Parliament halted on Tuesday as MPs expressed their deep sympathies and condolences to the people of Norway following the bomb attack and mass shooting in the country.
Seventy-seven people died in the 22 July attack on government buildings in the capital Oslo followed by a mass shooting on Utoeya island where a summer camp for the Labour Party's youth wing was being held.
Anders Behring Breivik, 32, has admitted responsibility for the deaths, including that of New Zealand-born girl Sharidyn Svebakk-Bohn, who was 14 and attending the camp.
Tuesday was the first time MPs were in the House since the killings.
Prime Minister John Key told Parliament the bombing and the massacre were an appalling attack against Norway's democratic open and trusting society.
"Tragically, a New Zealand-born teenager was amongst those killed. The New Zealand Government extends its heartfelt condolences and thoughts to the people of Norway as they grieve.
"We are thinking of the families and friends who lost loved-ones in this tragedy and hope those that were injured in the attacks recover quickly.
Labour Party leader Phil Goff says Norway is committed to a peaceful and more just world.

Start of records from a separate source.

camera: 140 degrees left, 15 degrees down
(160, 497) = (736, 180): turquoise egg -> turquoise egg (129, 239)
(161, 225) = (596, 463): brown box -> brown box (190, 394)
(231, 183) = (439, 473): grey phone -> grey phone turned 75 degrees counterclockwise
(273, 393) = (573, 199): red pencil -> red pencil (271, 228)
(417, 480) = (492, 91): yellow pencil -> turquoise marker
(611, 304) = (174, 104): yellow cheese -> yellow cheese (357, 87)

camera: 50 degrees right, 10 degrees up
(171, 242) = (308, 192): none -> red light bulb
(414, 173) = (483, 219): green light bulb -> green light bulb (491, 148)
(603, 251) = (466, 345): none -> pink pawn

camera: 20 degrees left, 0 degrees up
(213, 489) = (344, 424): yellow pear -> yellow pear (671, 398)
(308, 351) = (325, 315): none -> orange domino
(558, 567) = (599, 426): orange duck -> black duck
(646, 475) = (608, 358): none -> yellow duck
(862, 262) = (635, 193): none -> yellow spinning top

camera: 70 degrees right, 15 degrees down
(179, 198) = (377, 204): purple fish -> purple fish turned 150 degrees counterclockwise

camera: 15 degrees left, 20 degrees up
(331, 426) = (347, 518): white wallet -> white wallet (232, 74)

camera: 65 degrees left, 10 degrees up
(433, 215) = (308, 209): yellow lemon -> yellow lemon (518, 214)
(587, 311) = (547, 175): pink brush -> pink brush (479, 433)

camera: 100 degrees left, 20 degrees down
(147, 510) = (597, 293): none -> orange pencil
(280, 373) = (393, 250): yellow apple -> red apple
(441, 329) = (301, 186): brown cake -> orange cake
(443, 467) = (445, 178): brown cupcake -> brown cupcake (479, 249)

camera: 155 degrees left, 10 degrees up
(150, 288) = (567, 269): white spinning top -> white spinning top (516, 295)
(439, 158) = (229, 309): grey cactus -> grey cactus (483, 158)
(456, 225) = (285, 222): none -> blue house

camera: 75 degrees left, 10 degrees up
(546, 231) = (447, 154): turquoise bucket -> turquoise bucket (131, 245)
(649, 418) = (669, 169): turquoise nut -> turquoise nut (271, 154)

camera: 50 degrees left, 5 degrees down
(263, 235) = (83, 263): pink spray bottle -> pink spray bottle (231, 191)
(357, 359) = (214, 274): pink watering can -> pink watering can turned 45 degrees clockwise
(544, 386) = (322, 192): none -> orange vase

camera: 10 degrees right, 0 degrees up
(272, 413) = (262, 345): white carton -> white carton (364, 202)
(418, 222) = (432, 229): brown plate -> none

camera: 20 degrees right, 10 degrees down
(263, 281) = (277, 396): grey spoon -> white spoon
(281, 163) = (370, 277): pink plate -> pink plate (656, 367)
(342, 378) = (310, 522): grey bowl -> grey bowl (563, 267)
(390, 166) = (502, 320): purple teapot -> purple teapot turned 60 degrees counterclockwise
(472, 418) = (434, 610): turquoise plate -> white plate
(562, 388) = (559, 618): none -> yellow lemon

He told the House that makes it even more of a tragedy that something so appalling could happen.
"We share with the Norwegians their abhorrence that someone could be so motivated by hatred of others on the basis of their ethnicity or their religion that they could have committed an atrocity of this nature."
Green Party MP Kennedy Graham says the current term of Parliament has had more than the usual share of grief and the House has stood many times in silence to unite and pay tribute.
"Yet we have not encountered these past two years the depth of evil that characterised the massacre in Norway. Mr Breivik's deed is in the category of major terrorism - a crime against humanity."
NZ-born victim remembered
Maori Party co-leader Pita Sharples told Parliament the attacks came exactly five months to the day after New Zealand was robbed of so many lives in the devastating Christchurch earthquake in which 181 people died.
Dr Sharples said Sharidyn Svebakk-Bohn is mourned not only by her grandfather Rex Matthews who lives in Porirua, near Wellington, but by those from the Maori tribe Ngai Tuhoe.
Progressive Party leader Jim Anderton told the House that among the many tragedies and outrages of the killings towers a brutal truth.
"That they died because of politics; they died because of hatred. They were at a summer camp conceived to nurture a new generation of young people and they were targeted because they symbolised the future."
ACT Party parliamentary leader John Boscawen told the House it was with disbelief and horror that New Zealand heard of the Oslo blast and island shootings.
Both United Future leader Peter Dunne and Mana Party leader Hone Harawira also expressed their sympathies for the people of Norway.